On ne peut pas dire à première écoute que sa voix possède un pouvoir de séduction hors du commun. Pour la décrire, on ne trouve qu’une poignée d’adjectifs dont un seul d’entre eux suffirait à disqualifier le premier chanteur d’opéra venu : écorchée pour ne pas dire éraillée, chancelante pour ne pas dire chevrotante, originale pour ne pas dire ingrate, incertaine pour ne pas dire fausse. C’est pourtant à l’intention de ce chant étrange que Kurt Weill écrivit ses plus grands rôles d’opéra et ses meilleures songs.
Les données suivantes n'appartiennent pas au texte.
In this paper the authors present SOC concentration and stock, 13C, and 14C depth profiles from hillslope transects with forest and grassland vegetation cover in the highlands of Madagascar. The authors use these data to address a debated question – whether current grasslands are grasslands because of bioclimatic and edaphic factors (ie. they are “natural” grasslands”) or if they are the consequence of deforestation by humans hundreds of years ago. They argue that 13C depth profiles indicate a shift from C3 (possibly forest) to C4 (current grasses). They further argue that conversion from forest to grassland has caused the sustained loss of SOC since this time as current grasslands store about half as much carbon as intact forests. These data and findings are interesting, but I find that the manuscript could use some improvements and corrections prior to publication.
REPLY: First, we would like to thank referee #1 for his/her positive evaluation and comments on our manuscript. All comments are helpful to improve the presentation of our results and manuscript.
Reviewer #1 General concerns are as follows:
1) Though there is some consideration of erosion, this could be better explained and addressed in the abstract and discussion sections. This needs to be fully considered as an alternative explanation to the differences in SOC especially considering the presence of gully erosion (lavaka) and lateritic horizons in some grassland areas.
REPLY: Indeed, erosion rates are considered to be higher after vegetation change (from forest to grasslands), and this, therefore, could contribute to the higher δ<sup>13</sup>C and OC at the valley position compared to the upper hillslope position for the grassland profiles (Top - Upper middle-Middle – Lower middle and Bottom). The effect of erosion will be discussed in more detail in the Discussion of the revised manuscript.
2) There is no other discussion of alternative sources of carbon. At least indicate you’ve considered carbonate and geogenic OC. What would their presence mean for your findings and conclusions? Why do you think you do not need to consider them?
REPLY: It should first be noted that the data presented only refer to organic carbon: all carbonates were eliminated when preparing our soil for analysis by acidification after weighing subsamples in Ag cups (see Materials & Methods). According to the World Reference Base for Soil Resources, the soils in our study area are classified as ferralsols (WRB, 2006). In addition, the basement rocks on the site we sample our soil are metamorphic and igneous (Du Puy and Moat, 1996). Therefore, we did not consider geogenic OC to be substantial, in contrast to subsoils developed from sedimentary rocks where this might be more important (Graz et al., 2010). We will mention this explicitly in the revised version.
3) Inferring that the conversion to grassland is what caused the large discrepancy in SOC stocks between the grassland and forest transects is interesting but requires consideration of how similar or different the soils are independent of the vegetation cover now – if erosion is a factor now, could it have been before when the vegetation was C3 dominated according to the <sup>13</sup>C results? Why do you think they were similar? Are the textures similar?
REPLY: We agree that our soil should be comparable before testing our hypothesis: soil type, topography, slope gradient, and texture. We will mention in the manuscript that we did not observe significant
L’art de Lotte Lenya en effet ne se soucie pas plus d’hédonisme que d’euphémismes. Son pouvoir d’émotion se situe ailleurs, dans un ton inimitable, inquiétant qui correspondait à l’esthétique expressionniste et qui, avec le recul, incarne toute une époque. Il passe des fumées d’opium dans ce soprano funambulesque, un parfum de cabaret berlinois, un frisson d’anschluss, les relents de cette soi-disant décadence qui précède l’une des périodes les plus barbares de l’humanité. Le calme terrifiant avant la tempête. « Quand je compose une mélodie », avouait Weill, « je l’entends déjà dans mon for intérieur avec la voix de Lenya ». Ces deux-là sont inséparables ; leur duo – trio si l’on ajoute le dramaturge Bertolt Brecht dont les textes servirent le plus souvent de support à la musique de Kurt Weill – forme une légende.
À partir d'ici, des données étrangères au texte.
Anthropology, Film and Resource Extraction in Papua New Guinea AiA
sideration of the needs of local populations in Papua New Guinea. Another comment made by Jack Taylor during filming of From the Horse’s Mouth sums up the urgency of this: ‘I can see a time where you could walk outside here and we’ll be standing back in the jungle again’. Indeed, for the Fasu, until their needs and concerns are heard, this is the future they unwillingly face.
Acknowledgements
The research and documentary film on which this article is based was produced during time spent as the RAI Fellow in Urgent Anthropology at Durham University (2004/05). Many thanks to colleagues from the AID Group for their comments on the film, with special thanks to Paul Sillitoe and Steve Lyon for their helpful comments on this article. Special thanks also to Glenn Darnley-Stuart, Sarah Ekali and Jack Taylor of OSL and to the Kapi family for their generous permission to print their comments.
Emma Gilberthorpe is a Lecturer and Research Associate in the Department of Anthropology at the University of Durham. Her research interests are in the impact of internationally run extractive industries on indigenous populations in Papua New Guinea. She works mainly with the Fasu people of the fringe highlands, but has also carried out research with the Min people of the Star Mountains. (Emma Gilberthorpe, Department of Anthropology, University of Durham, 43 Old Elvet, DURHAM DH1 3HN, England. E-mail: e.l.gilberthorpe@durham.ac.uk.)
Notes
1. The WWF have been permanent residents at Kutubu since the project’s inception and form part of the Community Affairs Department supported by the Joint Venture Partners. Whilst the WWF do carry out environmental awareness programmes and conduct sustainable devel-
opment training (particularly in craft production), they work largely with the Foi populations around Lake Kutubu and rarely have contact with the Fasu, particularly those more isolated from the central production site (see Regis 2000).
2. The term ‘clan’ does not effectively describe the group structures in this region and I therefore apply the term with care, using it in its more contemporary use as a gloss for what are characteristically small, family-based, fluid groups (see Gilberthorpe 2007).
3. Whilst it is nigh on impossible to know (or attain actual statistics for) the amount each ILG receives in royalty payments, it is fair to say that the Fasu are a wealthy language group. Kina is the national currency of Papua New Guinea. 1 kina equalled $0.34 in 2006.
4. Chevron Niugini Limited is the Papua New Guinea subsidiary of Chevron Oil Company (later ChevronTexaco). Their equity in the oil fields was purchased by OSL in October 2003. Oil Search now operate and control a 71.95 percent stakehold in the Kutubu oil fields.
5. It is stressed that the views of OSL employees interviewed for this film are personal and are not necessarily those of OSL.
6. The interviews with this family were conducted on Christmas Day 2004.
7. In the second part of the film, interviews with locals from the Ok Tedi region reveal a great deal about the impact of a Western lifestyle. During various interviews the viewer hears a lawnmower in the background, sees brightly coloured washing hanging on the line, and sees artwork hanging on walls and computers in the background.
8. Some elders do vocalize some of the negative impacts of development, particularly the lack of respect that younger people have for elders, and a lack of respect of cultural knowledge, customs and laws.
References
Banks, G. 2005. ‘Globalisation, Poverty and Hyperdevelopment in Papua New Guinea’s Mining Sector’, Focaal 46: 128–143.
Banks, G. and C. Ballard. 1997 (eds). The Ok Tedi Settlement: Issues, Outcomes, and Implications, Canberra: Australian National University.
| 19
Ce n’est donc pas le contenu de ce coffret, indéniablement historique, que l’on évaluera mais le contenant. Vingt-quatrième volume de la collection « Les classiques RTL », il s’agit en 2 CD de la compilation, plus ou moins intégrale, de trois œuvres phares de Kurt Weill à travers lesquelles s’expose l’art si particulier de Lotte Lenya : L’Opéra de quat’sous (Die Dreigroschenoper) et Happy End, deux comédies musicales créées à Berlin respectivement en 1928 et 1929, ainsi que Les Sept Péchés capitaux (Die sieben Todsünden), un ballet chanté pour cinq voix et orchestre, représenté pour la première fois en 1933 au Théâtre des Champs-Elysées à Paris.
Le contenant, disions-nous. Le livret se satisfait du minimum syndical : titre des pistes, mention du chef d’orchestre – Wilhelm Brückner-Rüggeberg pour les trois œuvres – et de la distribution pour Les sept péchés capitaux uniquement. Ni dates, ni lieux, ni nom des orchestres, ni texte d’introduction, ni notice biographique, ni synopsis, ni analyse… Rien ! Pour en savoir plus, il faudra partir à la pêche aux informations, sur le Web par exemple. Au hasard de ses recherches, on vérifiera qu’il existe déjà pléthore d’enregistrements de Lotte Lenya chantant Kurt Weill. Très peu, voire aucun, cependant affiche un tarif pouvant rivaliser avec le prix de ce coffret (autour de 7€ en moyenne). Pour celui qui ne connaît pas Lotte Lenya ou qui souhaite enrichir sa discothèque, l’argument mérite considération.